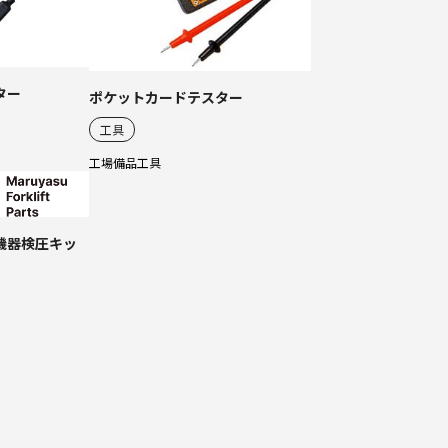
ター
ポケットカードテスター
工具
工場備品
工具
機器検圧キッ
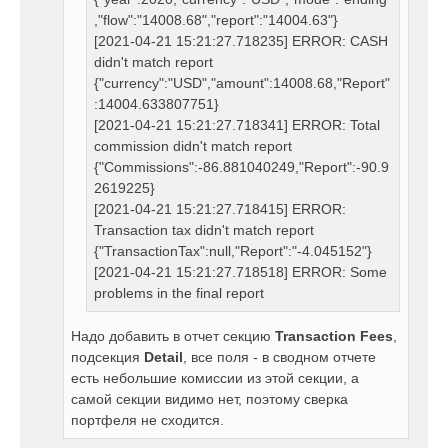
,"flow":"14008.68","report":"14004.63"}
[2021-04-21 15:21:27.718235] ERROR: CASH
didn't match report
{"currency":"USD","amount":14008.68,"Report"
:14004.633807751}
[2021-04-21 15:21:27.718341] ERROR: Total
commission didn't match report
{"Commissions":-86.881040249,"Report":-90.9
2619225}
[2021-04-21 15:21:27.718415] ERROR:
Transaction tax didn't match report
{"TransactionTax":null,"Report":"-4.045152"}
[2021-04-21 15:21:27.718518] ERROR: Some
problems in the final report
Надо добавить в отчет секцию
Transaction Fees
,
подсекция
Detail
, все поля - в сводном отчете
есть небольшие комиссии из этой секции, а
самой секции видимо нет, поэтому сверка
портфеля не сходится.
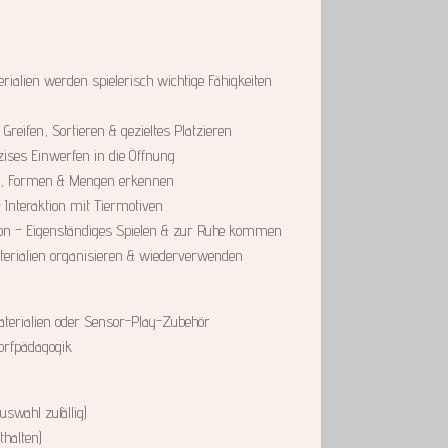
rialien werden spielerisch wichtige Fähigkeiten
Greifen, Sortieren & gezieltes Platzieren
ises Einwerfen in die Öffnung
en, Formen & Mengen erkennen
– Interaktion mit Tiermotiven
ion – Eigenständiges Spielen & zur Ruhe kommen
erialien organisieren & wiederverwenden
aterialien oder Sensor-Play-Zubehör
orfpädagogik
swahl zufällig)
thalten)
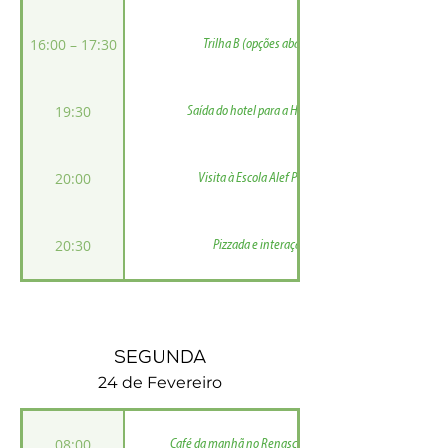
16:00 – 17:30
Trilha B (opções abaixo)
19:30
Saída do hotel para a Hebraica
20:00
Visita à Escola Alef Peretz
20:30
Pizzada e interação
segunda
24 de Fevereiro
08:00
Café da manhã no Renascença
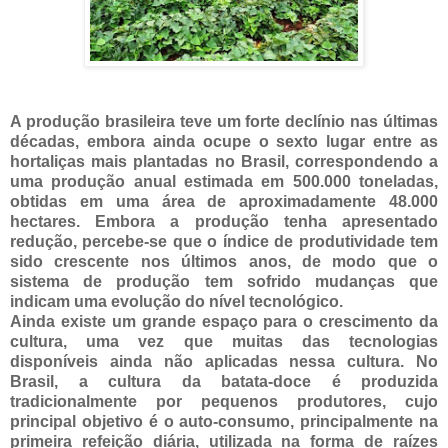
A produção brasileira teve um forte declínio nas últimas
décadas, embora ainda ocupe o sexto lugar entre as
hortaliças mais plantadas no Brasil, correspondendo a
uma produção anual estimada em 500.000 toneladas,
obtidas em uma área de aproximadamente 48.000
hectares. Embora a produção tenha apresentado
redução, percebe-se que o índice de produtividade tem
sido crescente nos últimos anos, de modo que o
sistema de produção tem sofrido mudanças que
indicam uma evolução do nível tecnológico.
Ainda existe um grande espaço para o crescimento da
cultura, uma vez que muitas das tecnologias
disponíveis ainda não aplicadas nessa cultura. No
Brasil, a cultura da batata-doce é produzida
tradicionalmente por pequenos produtores, cujo
principal objetivo é o auto-consumo, principalmente na
primeira refeição diária, utilizada na forma de raízes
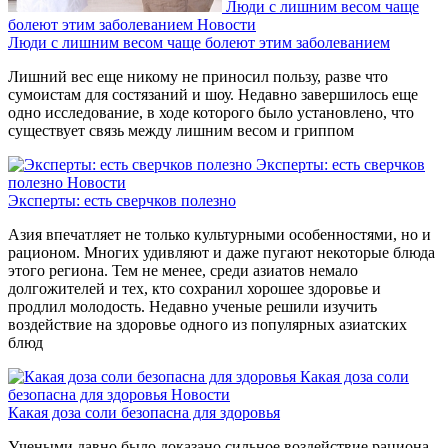
Люди с лишним весом чаще
болеют этим заболеванием
Новости
Люди с лишним весом чаще болеют этим заболеванием
Лишний вес еще никому не приносил пользу, разве что
сумоистам для состязаний и шоу. Недавно завершилось еще
одно исследование, в ходе которого было установлено, что
существует связь между лишним весом и гриппом
Эксперты: есть сверчков
полезно
Новости
Эксперты: есть сверчков полезно
Азия впечатляет не только культурными особенностями, но и
рационом. Многих удивляют и даже пугают некоторые блюда
этого региона. Тем не менее, среди азиатов немало
долгожителей и тех, кто сохранил хорошее здоровье и
продлил молодость. Недавно ученые решили изучить
воздействие на здоровье одного из популярных азиатских
блюд
Какая доза соли
безопасна для здоровья
Новости
Какая доза соли безопасна для здоровья
Учеными давно было доказано сильное воздействие рациона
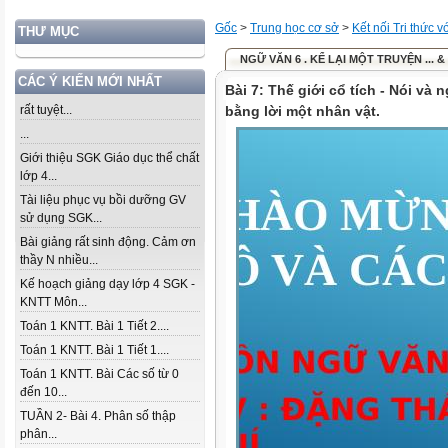
Gốc
>
Trung học cơ sở
>
Kết nối Tri thức 
THƯ MỤC
NGỮ VĂN 6 . KỂ LẠI MỘT TRUYỆN ... & 
CÁC Ý KIẾN MỚI NHẤT
Bài 7: Thế giới cổ tích - Nói và 
rất tuyệt...
bằng lời một nhân vật.
...
Giới thiệu SGK Giáo dục thể chất
lớp 4...
Tài liệu phục vụ bồi dưỡng GV
sử dụng SGK...
Bài giảng rất sinh động. Cảm ơn
thầy N nhiều...
Kế hoạch giảng dạy lớp 4 SGK -
KNTT Môn...
Toán 1 KNTT. Bài 1 Tiết 2....
Toán 1 KNTT. Bài 1 Tiết 1....
Toán 1 KNTT. Bài Các số từ 0
đến 10...
TUẦN 2- Bài 4. Phân số thập
phân...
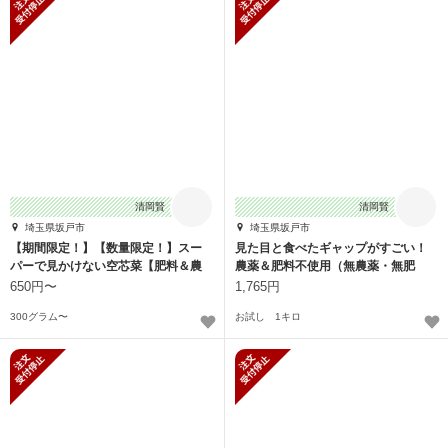
清岡賢
清岡賢
埼玉県坂戸市
埼玉県坂戸市
【期間限定！】【数量限定！】スー
見た目と食べたギャップがすごい！
パーで見かけない空芯菜【肥料＆農
農薬＆肥料不使用（無農薬・無肥
薬不使用】
料）栽培のヤーコン
650円〜
1,765円
300グラム〜
お試し 1キロ
新規受付停止
新規受付停止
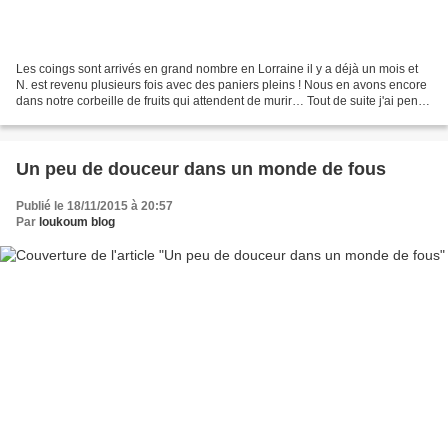
Les coings sont arrivés en grand nombre en Lorraine il y a déjà un mois et
N. est revenu plusieurs fois avec des paniers pleins ! Nous en avons encore
dans notre corbeille de fruits qui attendent de murir… Tout de suite j'ai pensé
à la recette des coings...
Un peu de douceur dans un monde de fous
Publié le 18/11/2015 à 20:57
Par
loukoum blog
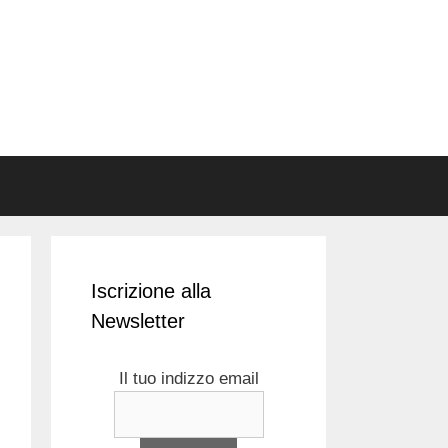
Iscrizione alla
Newsletter
Il tuo indizzo email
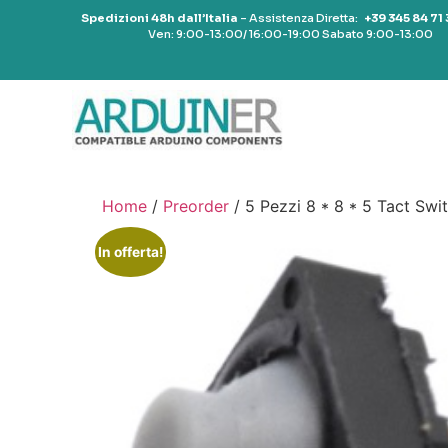
Spedizioni 48h dall’Italia
– Assistenza Diretta:
+39 345 84 71
Ven: 9:00-13:00/ 16:00-19:00 Sabato 9:00-13:00
Home
/
Preorder
/ 5 Pezzi 8 * 8 * 5 Tact Swit
In offerta!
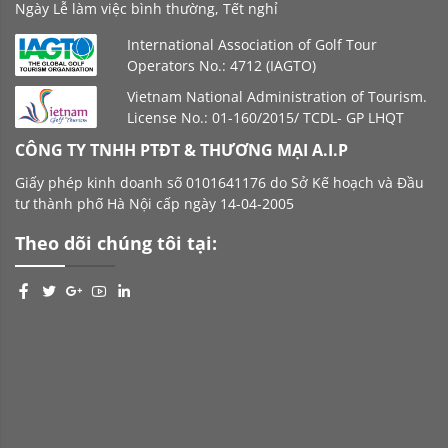
Ngày Lễ làm việc bình thường, Tết nghỉ
International Association of Golf Tour
Operators No.: 4712 (IAGTO)
Vietnam National Administration of Tourism.
License No.: 01-160/2015/ TCDL- GP LHQT
CÔNG TY TNHH PTĐT & THƯƠNG MẠI A.I.P
Giấy phép kinh doanh số 0101641176 do Sở Kế hoạch và Đầu
tư thành phố Hà Nội cấp ngày 14-04-2005
Theo dõi chúng tôi tại:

⁂

* [Instruction]: Find how many lines of the preceding data contain "hoạch", and answer with that number only.

* [Exercise response]: 2